17. A method for managing a battery system, comprising:

for each of multiple time points during an energy exchange cycle on a battery system that comprises a battery array,

evaluating, by a battery array controller, current limits of a first battery pack and a second battery pack of the battery array, each of the first battery pack and the second battery pack comprising at least one battery cell; and

assessing, by the battery array controller, a system performance metric of the battery system based on the current limits of the first and second battery packs; and

at a first time point of the multiple time points during the energy exchange cycle:

determining, by the battery array controller, that the current limit of the first battery pack is lower than the current limit of the second battery pack;

determining, by the battery array controller, that the system performance metric calibrated with respect to the first battery pack satisfies a criterion;

commanding, by the battery array controller, the first battery pack to disconnect from the energy exchange cycle; and

allowing, by the battery array controller, the second battery pack to continue the energy exchange cycle based on a current limit higher than the current limit of the first battery pack.
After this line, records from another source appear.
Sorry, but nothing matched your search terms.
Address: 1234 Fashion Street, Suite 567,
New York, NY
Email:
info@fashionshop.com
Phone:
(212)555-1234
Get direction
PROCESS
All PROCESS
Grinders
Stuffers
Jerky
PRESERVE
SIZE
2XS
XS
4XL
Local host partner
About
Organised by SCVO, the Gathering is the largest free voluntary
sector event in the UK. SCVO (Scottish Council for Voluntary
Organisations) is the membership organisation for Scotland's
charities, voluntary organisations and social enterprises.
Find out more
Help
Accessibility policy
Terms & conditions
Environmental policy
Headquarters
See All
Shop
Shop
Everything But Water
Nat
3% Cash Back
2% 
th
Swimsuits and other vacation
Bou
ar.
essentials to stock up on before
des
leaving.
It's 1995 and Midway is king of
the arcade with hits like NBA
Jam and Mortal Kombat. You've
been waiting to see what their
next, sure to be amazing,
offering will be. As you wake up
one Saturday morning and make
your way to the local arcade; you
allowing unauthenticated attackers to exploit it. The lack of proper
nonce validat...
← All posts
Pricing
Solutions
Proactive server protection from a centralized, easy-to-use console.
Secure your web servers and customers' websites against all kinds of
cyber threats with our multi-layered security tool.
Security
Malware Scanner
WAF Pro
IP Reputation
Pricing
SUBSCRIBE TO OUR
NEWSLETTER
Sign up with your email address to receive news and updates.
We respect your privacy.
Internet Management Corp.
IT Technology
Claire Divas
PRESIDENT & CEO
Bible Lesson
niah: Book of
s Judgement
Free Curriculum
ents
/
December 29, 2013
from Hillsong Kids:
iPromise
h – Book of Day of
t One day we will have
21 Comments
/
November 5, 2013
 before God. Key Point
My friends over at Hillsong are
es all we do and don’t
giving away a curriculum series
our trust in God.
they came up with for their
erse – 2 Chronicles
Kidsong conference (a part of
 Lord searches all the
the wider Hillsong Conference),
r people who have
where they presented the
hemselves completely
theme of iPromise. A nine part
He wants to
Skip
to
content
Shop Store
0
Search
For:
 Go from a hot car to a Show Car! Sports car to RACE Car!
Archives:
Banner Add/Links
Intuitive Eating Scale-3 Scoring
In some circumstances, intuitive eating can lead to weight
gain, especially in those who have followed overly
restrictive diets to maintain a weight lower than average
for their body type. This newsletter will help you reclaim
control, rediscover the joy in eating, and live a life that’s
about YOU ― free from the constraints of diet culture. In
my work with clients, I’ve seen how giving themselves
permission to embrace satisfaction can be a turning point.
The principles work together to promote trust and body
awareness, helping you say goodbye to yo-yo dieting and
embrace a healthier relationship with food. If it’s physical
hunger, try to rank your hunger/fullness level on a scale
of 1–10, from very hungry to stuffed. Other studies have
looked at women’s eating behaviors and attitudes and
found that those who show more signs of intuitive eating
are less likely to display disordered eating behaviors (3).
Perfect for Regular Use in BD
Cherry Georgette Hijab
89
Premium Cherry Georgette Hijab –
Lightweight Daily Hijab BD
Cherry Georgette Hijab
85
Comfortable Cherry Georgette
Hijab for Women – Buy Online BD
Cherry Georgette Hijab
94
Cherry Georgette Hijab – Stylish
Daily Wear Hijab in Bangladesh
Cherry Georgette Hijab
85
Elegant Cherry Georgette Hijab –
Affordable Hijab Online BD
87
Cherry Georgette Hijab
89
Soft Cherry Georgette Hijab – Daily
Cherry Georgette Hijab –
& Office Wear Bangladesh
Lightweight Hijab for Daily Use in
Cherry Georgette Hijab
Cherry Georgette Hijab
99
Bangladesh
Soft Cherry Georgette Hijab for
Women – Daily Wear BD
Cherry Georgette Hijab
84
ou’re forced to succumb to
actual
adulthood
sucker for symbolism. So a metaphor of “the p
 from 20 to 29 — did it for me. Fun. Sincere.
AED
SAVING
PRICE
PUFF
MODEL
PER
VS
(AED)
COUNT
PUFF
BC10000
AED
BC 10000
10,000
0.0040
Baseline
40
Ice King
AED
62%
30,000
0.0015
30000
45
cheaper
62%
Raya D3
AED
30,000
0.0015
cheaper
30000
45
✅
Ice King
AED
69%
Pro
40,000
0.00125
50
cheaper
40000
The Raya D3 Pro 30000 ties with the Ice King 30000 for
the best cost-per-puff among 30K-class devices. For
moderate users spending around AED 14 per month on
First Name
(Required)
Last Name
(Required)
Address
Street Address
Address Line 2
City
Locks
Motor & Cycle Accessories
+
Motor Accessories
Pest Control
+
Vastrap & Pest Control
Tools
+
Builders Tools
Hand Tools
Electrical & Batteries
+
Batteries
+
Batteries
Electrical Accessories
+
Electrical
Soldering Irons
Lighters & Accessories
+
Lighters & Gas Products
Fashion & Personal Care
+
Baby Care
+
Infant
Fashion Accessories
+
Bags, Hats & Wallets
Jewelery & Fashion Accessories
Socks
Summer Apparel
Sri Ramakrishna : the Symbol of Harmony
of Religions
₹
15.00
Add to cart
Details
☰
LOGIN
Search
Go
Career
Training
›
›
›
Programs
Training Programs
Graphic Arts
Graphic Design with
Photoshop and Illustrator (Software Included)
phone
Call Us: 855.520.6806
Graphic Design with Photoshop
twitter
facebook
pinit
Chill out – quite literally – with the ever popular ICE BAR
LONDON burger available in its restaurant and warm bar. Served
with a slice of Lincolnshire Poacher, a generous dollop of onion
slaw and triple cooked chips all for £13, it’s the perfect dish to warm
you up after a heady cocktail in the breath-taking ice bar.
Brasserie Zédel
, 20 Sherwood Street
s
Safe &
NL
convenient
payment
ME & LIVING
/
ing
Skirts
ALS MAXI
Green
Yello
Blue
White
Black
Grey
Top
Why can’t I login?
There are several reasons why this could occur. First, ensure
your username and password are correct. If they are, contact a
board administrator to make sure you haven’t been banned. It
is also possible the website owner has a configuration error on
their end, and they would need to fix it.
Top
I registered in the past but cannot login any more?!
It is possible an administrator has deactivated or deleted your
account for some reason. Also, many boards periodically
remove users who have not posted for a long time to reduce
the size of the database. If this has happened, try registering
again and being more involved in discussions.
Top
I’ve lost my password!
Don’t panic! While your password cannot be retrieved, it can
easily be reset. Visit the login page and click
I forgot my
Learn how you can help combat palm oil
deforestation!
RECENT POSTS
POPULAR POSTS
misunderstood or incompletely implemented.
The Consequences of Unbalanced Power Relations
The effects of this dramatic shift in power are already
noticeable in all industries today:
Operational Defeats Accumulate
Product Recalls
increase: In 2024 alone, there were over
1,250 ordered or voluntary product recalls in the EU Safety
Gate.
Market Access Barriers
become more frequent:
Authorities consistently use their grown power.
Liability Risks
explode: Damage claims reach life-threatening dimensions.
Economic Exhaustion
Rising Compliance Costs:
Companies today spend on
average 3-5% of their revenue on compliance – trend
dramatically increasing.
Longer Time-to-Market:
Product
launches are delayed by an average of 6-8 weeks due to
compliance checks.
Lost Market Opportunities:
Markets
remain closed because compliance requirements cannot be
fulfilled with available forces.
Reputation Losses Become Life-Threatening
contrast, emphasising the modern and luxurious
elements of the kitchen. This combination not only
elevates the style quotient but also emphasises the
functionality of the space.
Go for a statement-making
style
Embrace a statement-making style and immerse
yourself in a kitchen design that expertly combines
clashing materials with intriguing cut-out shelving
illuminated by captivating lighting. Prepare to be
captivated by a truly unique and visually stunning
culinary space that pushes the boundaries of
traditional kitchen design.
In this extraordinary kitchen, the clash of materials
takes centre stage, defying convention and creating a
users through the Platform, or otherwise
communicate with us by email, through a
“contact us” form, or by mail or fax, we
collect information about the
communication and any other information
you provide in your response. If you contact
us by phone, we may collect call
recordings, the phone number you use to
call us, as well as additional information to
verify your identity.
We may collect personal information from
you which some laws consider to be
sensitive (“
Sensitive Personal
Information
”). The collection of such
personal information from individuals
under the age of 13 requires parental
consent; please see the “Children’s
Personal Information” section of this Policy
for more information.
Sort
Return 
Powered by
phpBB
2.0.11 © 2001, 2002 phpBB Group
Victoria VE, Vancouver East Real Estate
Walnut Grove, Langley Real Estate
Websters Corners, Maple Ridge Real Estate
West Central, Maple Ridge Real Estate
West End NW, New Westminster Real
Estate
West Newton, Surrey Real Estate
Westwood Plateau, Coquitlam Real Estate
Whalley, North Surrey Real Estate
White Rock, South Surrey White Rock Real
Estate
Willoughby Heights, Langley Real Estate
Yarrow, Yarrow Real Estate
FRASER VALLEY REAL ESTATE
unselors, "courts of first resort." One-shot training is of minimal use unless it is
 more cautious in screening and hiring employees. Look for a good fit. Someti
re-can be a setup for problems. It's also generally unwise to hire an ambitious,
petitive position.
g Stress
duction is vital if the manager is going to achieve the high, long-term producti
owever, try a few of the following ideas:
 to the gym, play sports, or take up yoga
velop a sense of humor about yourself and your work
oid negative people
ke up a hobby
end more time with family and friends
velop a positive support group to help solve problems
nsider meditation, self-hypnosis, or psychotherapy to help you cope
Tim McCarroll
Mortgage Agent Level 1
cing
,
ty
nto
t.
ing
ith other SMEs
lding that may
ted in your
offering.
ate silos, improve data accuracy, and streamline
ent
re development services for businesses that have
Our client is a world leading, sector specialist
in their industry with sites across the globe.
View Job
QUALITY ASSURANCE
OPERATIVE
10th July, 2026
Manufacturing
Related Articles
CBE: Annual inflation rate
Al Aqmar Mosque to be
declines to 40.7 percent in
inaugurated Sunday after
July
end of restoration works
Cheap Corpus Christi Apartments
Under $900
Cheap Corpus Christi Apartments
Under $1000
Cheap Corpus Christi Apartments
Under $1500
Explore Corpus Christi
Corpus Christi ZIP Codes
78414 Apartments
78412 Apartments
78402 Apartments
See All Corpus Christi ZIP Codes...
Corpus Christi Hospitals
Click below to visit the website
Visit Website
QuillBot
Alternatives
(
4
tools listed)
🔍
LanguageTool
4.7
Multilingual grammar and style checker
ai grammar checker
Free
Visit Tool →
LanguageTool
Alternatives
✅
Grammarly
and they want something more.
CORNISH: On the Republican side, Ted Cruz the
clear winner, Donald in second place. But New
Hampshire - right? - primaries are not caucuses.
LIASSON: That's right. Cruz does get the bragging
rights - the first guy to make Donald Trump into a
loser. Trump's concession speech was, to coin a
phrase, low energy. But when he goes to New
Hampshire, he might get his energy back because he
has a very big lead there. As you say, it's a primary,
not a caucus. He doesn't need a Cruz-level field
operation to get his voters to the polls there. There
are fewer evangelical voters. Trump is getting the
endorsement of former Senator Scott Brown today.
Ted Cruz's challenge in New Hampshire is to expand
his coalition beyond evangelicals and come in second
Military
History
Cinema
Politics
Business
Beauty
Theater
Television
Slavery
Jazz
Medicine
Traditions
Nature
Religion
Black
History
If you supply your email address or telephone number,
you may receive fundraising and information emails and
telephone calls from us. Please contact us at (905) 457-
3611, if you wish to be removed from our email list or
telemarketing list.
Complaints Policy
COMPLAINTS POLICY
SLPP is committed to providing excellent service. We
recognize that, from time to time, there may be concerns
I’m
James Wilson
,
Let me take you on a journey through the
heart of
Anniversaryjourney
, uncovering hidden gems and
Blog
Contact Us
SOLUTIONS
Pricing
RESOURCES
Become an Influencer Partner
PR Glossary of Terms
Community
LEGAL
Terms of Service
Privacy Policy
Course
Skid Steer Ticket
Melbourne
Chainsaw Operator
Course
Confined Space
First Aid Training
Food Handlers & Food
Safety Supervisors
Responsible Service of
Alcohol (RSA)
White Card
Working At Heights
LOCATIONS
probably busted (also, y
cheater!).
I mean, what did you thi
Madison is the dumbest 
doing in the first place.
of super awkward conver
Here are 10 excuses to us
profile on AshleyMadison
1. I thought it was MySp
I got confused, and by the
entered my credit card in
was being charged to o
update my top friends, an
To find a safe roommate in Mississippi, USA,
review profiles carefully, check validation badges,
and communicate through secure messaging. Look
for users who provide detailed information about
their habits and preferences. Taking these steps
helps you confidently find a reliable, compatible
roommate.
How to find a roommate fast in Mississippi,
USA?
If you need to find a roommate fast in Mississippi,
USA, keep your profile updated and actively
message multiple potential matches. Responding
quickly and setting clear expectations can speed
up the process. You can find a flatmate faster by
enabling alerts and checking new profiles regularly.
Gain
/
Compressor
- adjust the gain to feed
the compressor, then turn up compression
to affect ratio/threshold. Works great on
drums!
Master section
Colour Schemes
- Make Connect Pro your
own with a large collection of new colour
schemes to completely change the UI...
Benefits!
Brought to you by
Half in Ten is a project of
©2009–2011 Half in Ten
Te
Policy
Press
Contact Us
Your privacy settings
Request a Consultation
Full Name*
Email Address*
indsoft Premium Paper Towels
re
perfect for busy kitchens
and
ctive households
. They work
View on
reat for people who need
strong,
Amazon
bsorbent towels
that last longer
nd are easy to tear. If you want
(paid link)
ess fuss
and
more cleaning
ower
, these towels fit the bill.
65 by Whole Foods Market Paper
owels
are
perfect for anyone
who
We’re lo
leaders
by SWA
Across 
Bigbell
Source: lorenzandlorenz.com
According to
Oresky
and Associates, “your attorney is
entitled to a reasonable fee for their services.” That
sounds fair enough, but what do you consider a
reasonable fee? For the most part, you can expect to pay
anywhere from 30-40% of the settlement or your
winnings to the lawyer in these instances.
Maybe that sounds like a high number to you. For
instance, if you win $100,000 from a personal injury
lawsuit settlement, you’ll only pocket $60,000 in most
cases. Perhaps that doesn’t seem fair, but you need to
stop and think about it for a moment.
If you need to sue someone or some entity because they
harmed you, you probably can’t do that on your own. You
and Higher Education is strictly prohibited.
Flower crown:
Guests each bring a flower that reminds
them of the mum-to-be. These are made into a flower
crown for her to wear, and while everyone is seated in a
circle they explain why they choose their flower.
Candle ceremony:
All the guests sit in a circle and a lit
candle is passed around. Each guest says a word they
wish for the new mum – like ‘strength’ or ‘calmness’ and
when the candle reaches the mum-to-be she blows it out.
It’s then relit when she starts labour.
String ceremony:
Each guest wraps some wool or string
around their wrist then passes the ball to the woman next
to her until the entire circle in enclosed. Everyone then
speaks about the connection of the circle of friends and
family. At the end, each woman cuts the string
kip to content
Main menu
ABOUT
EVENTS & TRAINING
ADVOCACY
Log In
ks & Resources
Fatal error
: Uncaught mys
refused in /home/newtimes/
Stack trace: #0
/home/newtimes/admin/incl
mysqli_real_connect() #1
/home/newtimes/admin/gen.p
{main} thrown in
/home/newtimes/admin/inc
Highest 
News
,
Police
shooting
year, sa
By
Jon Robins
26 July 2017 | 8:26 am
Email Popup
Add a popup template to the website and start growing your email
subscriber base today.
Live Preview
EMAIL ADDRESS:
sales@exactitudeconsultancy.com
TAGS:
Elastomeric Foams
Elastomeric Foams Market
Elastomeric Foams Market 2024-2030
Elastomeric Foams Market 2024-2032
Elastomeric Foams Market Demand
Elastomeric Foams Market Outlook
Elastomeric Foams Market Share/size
18. The method of claim 17, further comprising:

dynamically determining the current limit of the first or second battery pack based on at least one operational parameter comprising:

temperature, state of charge, state of health, or internal resistance of the first or second battery pack.

19. The method of claim 17, further comprising:

dynamically adjusting, during the energy exchange cycle, a connection status of either one of the first or second battery pack based on at least one of a change in its current limit or the system performance metric.

20. The method of claim 17, wherein the system performance metric comprises at least one of: total system current capacity, power input or output capability, energy input or output capacity, or thermal management effectiveness.